Ecosystem maturity. Every protocol that achieves enterprise adoption develops a spec-and-tooling layer. REST got OpenAPI, which spawned thousands of tools. GraphQL got schema introspection, which powered an entire developer experience ecosystem. MCP is entering its enterprise adoption phase. The tooling layer needs to grow with it.
Why Open Source, Why Now
MCP crossed a threshold in December 2025 when Anthropic donated it to the Linux Foundation's Agentic AI Foundation. 146 member organizations. Community governance. The protocol is no longer one company's project. It belongs to the ecosystem.
That transition from company-led to community-led is exactly when infrastructure tooling needs to emerge. Spec formats, documentation standards, and discovery mechanisms work only when the community adopts them. They can't be proprietary.
I built MCPSpec solving real problems while building MCP servers. The pattern was the same every time: build the server, manually write docs, manually maintain a description of what it exposes, watch those docs drift from reality. The same problem OpenAPI solved for REST APIs.

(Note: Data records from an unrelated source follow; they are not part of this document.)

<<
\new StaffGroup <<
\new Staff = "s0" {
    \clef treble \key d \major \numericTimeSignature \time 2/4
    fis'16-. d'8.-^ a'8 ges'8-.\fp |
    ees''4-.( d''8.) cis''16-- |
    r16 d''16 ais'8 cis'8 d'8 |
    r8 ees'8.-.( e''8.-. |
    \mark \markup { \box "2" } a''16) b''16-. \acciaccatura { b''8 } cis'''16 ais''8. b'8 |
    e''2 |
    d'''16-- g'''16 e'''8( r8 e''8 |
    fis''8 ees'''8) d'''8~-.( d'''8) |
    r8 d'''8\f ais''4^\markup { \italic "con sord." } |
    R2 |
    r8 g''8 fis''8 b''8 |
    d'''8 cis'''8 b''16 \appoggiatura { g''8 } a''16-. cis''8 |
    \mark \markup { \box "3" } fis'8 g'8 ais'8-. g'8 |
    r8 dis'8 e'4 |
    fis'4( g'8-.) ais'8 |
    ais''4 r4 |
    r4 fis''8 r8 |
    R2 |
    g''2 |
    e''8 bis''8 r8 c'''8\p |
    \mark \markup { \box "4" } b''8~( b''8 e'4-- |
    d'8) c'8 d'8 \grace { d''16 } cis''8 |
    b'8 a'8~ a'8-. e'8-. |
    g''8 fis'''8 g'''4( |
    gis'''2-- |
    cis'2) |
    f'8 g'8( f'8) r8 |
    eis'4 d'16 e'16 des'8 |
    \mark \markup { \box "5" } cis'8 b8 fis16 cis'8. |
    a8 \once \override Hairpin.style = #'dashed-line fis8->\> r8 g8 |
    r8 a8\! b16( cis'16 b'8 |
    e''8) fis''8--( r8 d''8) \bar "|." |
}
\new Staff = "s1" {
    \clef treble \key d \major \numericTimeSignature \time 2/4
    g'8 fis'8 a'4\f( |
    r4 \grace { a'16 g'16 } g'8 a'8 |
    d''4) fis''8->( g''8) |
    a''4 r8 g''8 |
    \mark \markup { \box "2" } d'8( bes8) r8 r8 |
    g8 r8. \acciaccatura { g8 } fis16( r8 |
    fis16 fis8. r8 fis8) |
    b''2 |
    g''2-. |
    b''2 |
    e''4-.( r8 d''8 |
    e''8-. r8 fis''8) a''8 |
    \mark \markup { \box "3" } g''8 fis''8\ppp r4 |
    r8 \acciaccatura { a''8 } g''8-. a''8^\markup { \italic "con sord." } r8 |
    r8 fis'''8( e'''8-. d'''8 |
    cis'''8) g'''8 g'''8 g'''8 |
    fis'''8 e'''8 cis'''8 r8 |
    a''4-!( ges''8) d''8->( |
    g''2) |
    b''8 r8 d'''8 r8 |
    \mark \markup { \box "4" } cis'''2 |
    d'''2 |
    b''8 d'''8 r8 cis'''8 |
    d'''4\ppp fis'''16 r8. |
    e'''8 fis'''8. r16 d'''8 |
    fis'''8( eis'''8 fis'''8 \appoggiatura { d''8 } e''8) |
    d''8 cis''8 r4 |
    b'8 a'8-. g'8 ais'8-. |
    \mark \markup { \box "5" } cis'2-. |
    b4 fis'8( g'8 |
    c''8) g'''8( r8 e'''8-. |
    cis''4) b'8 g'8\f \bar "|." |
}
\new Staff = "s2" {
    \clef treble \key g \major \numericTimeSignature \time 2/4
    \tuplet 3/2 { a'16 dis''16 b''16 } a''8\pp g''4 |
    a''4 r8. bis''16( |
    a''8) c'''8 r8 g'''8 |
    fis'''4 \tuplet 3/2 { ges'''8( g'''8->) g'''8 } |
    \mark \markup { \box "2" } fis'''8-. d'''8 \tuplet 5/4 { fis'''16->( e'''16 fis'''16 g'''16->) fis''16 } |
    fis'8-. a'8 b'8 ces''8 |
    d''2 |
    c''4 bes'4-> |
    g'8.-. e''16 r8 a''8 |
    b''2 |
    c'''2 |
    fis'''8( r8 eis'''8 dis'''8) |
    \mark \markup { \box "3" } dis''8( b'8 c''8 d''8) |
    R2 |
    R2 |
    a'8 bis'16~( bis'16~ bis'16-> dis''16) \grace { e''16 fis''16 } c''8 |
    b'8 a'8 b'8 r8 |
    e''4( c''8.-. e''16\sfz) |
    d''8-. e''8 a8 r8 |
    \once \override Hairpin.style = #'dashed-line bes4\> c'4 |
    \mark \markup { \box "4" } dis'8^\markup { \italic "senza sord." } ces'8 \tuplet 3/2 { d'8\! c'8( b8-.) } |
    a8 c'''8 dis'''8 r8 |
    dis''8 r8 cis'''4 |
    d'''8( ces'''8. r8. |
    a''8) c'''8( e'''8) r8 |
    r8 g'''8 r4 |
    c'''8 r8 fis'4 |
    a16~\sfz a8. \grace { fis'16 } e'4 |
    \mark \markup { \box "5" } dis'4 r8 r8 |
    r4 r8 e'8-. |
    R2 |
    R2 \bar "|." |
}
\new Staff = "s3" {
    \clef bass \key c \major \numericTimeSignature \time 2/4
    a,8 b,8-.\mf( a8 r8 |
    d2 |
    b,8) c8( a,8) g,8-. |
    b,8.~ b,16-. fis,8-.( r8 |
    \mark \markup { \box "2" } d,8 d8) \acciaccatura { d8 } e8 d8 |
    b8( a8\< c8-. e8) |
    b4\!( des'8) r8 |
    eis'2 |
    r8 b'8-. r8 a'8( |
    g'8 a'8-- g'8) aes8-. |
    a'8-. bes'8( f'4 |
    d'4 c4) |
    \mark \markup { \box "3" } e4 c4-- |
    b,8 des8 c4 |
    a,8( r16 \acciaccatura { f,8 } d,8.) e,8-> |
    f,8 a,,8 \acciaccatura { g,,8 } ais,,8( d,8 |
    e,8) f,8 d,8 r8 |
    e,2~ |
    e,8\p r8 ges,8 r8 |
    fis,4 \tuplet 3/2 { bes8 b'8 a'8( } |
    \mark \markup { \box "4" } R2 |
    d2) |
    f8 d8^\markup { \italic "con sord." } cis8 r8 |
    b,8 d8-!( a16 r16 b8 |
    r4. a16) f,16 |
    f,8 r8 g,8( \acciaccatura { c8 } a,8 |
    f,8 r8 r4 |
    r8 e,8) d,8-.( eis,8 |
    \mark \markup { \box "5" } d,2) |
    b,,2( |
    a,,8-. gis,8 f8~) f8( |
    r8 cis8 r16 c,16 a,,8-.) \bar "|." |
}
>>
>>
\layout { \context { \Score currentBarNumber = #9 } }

The project is available on npm, PyPI, and GitHub. MIT licensed.
The ask is simple. Try it on one of your MCP servers. If it's useful, tell me what to build next. If something's missing, open an issue. A spec format only becomes a standard when people use it and shape it.
The Bigger Picture
MCP is the protocol connecting AI agents to the real world. It solved the M-times-N integration problem. It gave agents runtime tool discovery. It earned adoption from every major AI platform. Now it's entering the phase where enterprises need to govern, audit, and scale their MCP deployments.

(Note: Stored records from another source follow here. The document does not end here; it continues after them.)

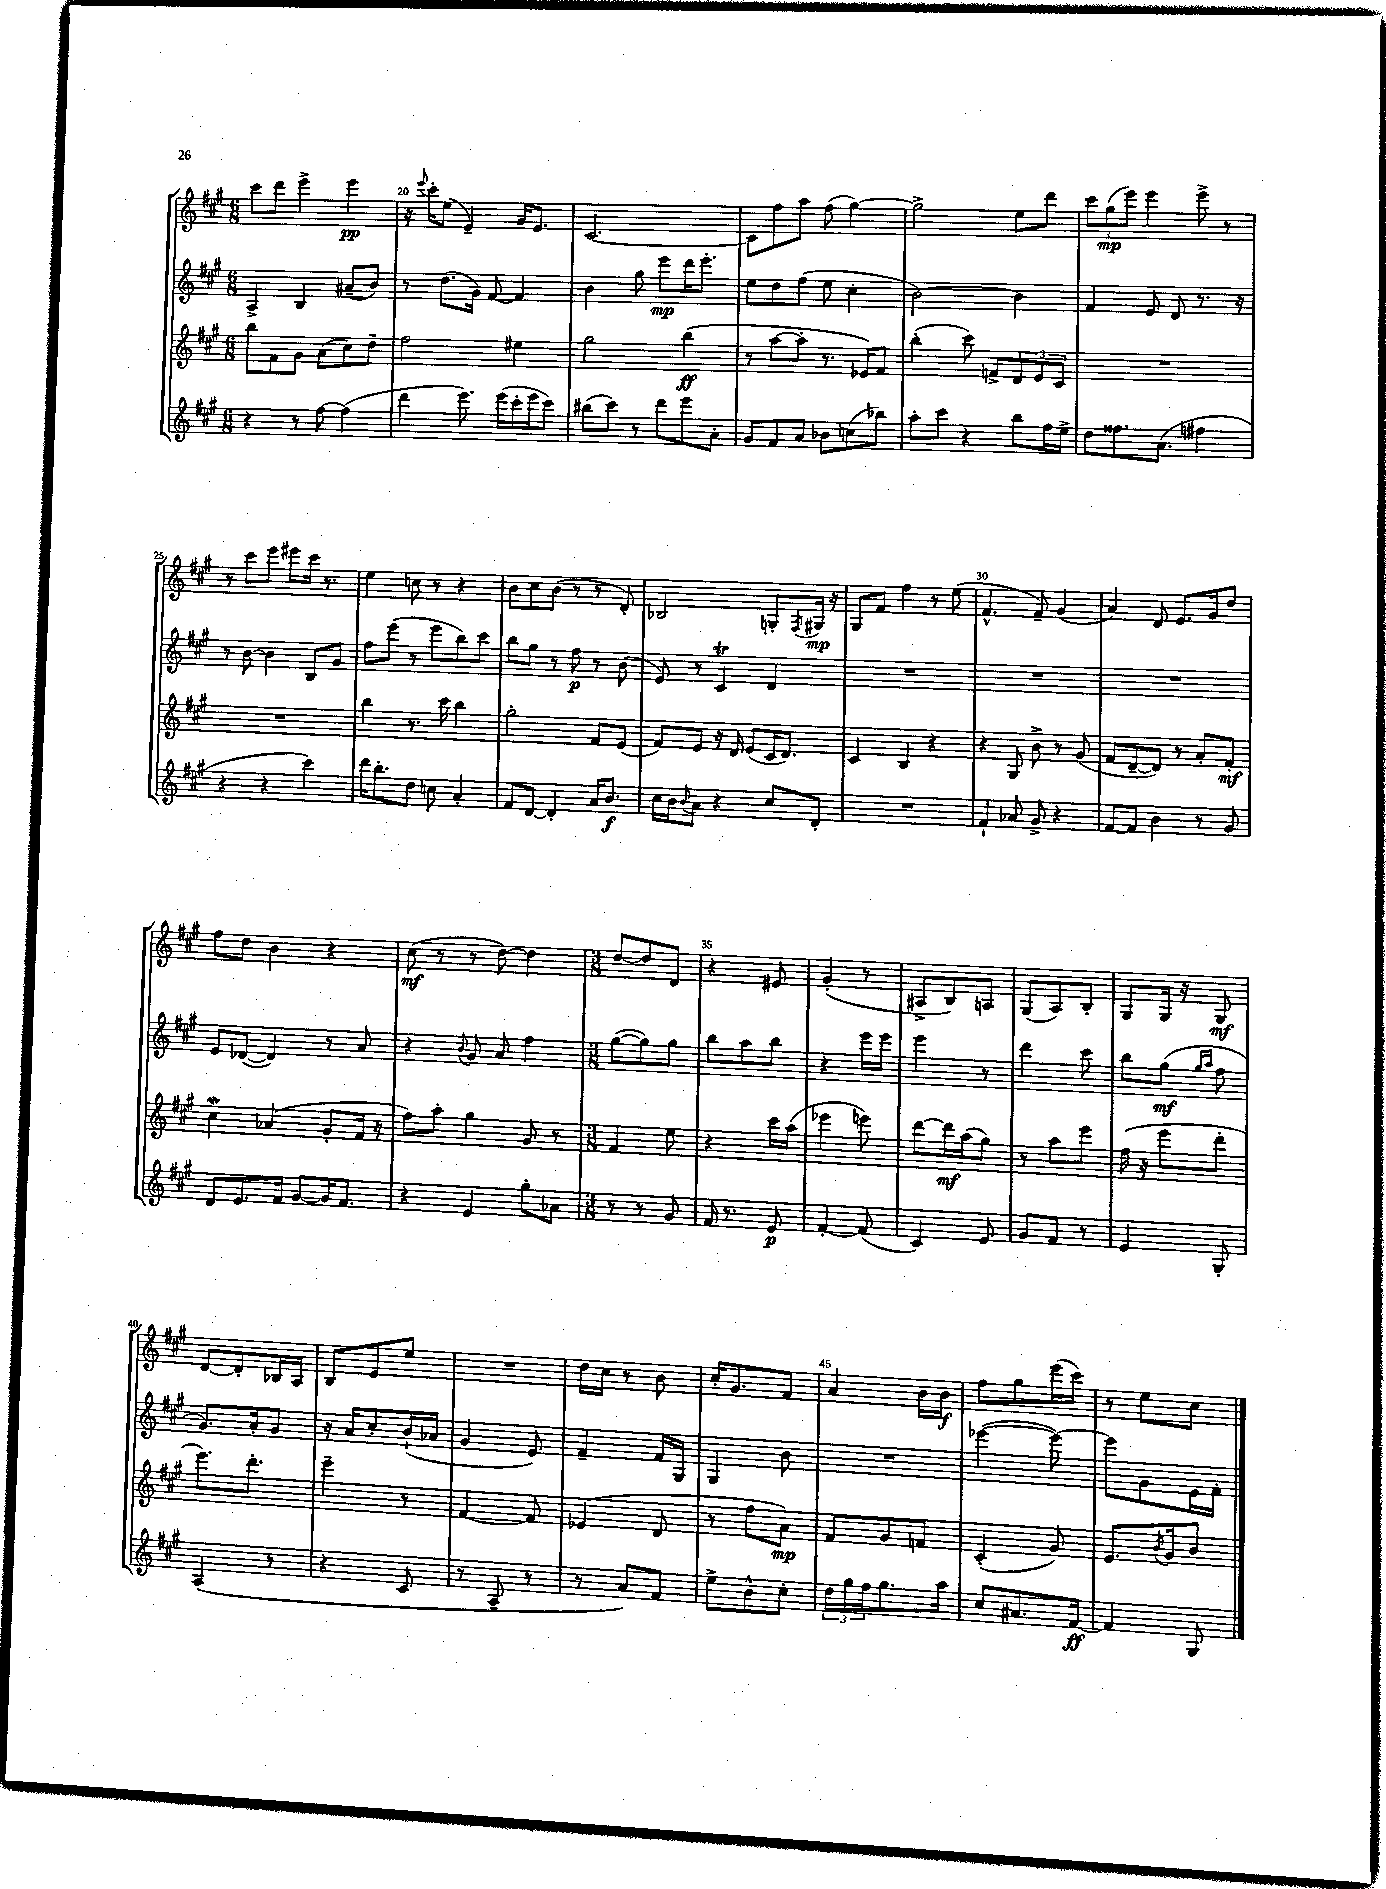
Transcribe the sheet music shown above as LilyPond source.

<<
\new StaffGroup <<
\new Staff = "s0" {
    \clef treble \key a \major \numericTimeSignature \time 6/8
    cis'''8 d'''8 e'''4-> e'''4\pp |
    r16 \appoggiatura { e'''8 } cis'''16-. e''8( e'4--) gis'16 e'8. |
    cis'2.~ |
    cis'8 fis''8 a''8 fis''8( gis''4~) |
    gis''2-> e''8 d'''8 |
    \tuplet 3/2 { cis'''8 gis''8\mp( e'''8) } e'''4 e'''8-> r8 |
    r8 cis'''8 e'''8 eis'''8 cis'''16 r8. |
    e''4 c''8 r8 r4 |
    b'8 cis''8 b'8( r8 r8 d'8-.) |
    bes2 g8-. \acciaccatura { fis8 } gis16\mp r16 |
    gis8 fis'8 fis''4 r8 e''8( |
    fis'4.-^ fis'8--) gis'4( |
    a'4) d'8 e'8. gis'16 d''8 |
    fis''8 d''8 b'4 r4 |
    cis''8\mf( r8 r8 d''8~) d''4 |
    \numericTimeSignature \time 3/8 d''8~ d''8 d'8 |
    r4 eis'8 |
    gis'4-.( r8 |
    ais8-> b8) a8 |
    gis8( a8) b8-. |
    gis8 gis16 r16 gis8\mf |
    d'8~ d'8-. bes16 a16 |
    b8 e'8 e''8 |
    R4. |
    d''16 cis''16 r8 b'8 |
    cis''16-. gis'8. fis'8 |
    a'4 b'16 b'16\f |
    fis''8 gis''8 e'''16( cis'''16) |
    r8 e''8 cis''8 \bar "|." |
}
\new Staff = "s1" {
    \clef treble \key a \major \numericTimeSignature \time 6/8
    a4-> b4 ais'8--( b'8) |
    r8 d''8.( gis'16) fis'8~ fis'4 |
    b'4 gis''8 e'''8\mp d'''16 e'''8.-. |
    e''8 d''8 fis''8( e''8 cis''4-. |
    b'2~) b'4 |
    fis'4 e'8 d'8 r8. r16 |
    r8 b'8~ b'4 b8 gis'8 |
    fis''8 e'''8( r8 e'''8 b''8) cis'''8 |
    b''8 gis''8 r8 fis''8\p r8 b'8( |
    e'8) r8 cis'4\trill d'4 |
    R2. |
    R2. |
    R2. |
    e'8 des'8~( des'4) r8 a'8 |
    r4 \appoggiatura { b'8 } gis'8 a'8 fis''4 |
    \numericTimeSignature \time 3/8 gis''8~( gis''8) gis''8 |
    b''8 a''8 b''8 |
    r4 e'''16 e'''16 |
    e'''4 r8 |
    d'''4 cis'''8 |
    b''8 gis''8\mf( \grace { gis''16 a''16 } fis''8 |
    gis'8.) a'16-. gis'8 |
    r16 a'16 cis''8-. b'16-!( aes'16 |
    gis'4 e'8) |
    fis'4-- fis'16 gis16 |
    gis4 b'8 |
    R4. |
    ees'''4~( ees'''8~) |
    ees'''8 gis'8 e'16 fis'16-. \bar "|." |
}
\new Staff = "s2" {
    \clef treble \key a \major \numericTimeSignature \time 6/8
    b''8 fis'8 gis'8 a'8( cis''8) d''8-- |
    fis''2 eis''4 |
    gis''2 b''4\ff( |
    r8 a''8~ a''8-. r8. ees'16) fis'8 |
    b''4-.( cis'''8) f'8-> \tuplet 3/2 { d'8 e'8 cis'8 } |
    R2. |
    R2. |
    b''4 r8. cis'''16 b''4 |
    gis''2-. fis'8 e'8( |
    fis'8) e'8 r16 d'16 e'8( cis'16 d'8.) |
    cis'4 b4 r4 |
    r4 gis8 b'8-> r8 gis'8( |
    fis'8 d'8~-- d'8) r8 a'8-. fis'8-.\mf |
    cis''4\mordent aes'4( gis'8-. fis'16 r16 |
    fis''8) a''8-. gis''4 gis'8 r8 |
    \numericTimeSignature \time 3/8 fis'4 e''8 |
    r4 cis'''16 a''16( |
    ees'''4 e'''8) |
    d'''8~ d'''16\mf a''16( gis''8) |
    r8 a''8 e'''8 |
    fis''16( r16 e'''8 d'''8-. |
    e'''8.) d'''8.-. |
    e'''4-- r8 |
    fis'4~ fis'8 |
    ees'4( d'8 |
    r8 fis''8 a'8\mp) |
    fis'8 gis'8 f'8 |
    cis'4-.( gis'8) |
    e'8. \acciaccatura { b'8 } gis'16 b'8 \bar "|." |
}
\new Staff = "s3" {
    \clef treble \key a \major \numericTimeSignature \time 6/8
    r4 r8 fis''8~ fis''4( |
    d'''4 e'''8.) e'''16( cis'''16-. e'''16 cis'''8) |
    bis''8( cis'''8) r8 d'''8 e'''8 a'8-. |
    gis'8 fis'8 a'8 bes'8 c''8( bes''8) |
    a''8-. cis'''8 r4 b''8 fis''16 e''16-> |
    d''8 fisis''8. a'8.( fis''4 |
    r4 r4 cis'''4) |
    d'''16 b''8.-. d''8 c''8 a'4-. |
    fis'8 d'8~ d'4-. a'16 b'8.\f |
    cis''16 b'16 \appoggiatura { b'8 } a'8 r4 cis''8 d'8-. |
    R2. |
    fis'4-! aes'8 gis'8-> r4 |
    fis'8~ fis'8 b'4 r8 gis'8 |
    d'8 e'8. fis'16 gis'8~ gis'16 fis'8. |
    r4 e'4 gis''8-. aes'8 |
    \numericTimeSignature \time 3/8 r8 r8 gis'8 |
    fis'16 r8. e'8\p |
    fis'4~-. fis'8( |
    cis'4) e'8 |
    gis'8 fis'8 r8 |
    e'4 gis8-. |
    a4( r8 |
    r4 cis'8 |
    r8 a8-- r8 |
    r8 a'8) fis'8 |
    e''8-> b'8-^ cis''8-. |
    \tuplet 3/2 { d''16 gis''16 fis''16 } gis''8. a''16 |
    cis''8 ais'8. fis'16~\ff |
    fis'4 gis8 \bar "|." |
}
>>
>>
\layout { \context { \Score currentBarNumber = #19 \override BarNumber.break-visibility = ##(#f #t #t) barNumberVisibility = #(every-nth-bar-number-visible 5) } }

Every protocol that reaches this phase needs a documentation standard. REST got OpenAPI and that single spec format spawned an entire ecosystem of code generators, testing frameworks, API gateways, and developer portals. GraphQL got schema introspection and that powered GraphiQL, Apollo, and hundreds of developer tools. MCP deserves the same.
MCPSpec is my contribution to making that happen. One spec format. Human-readable docs. Machine-readable discovery. One line of code.
Let's build the tooling layer MCP deserves.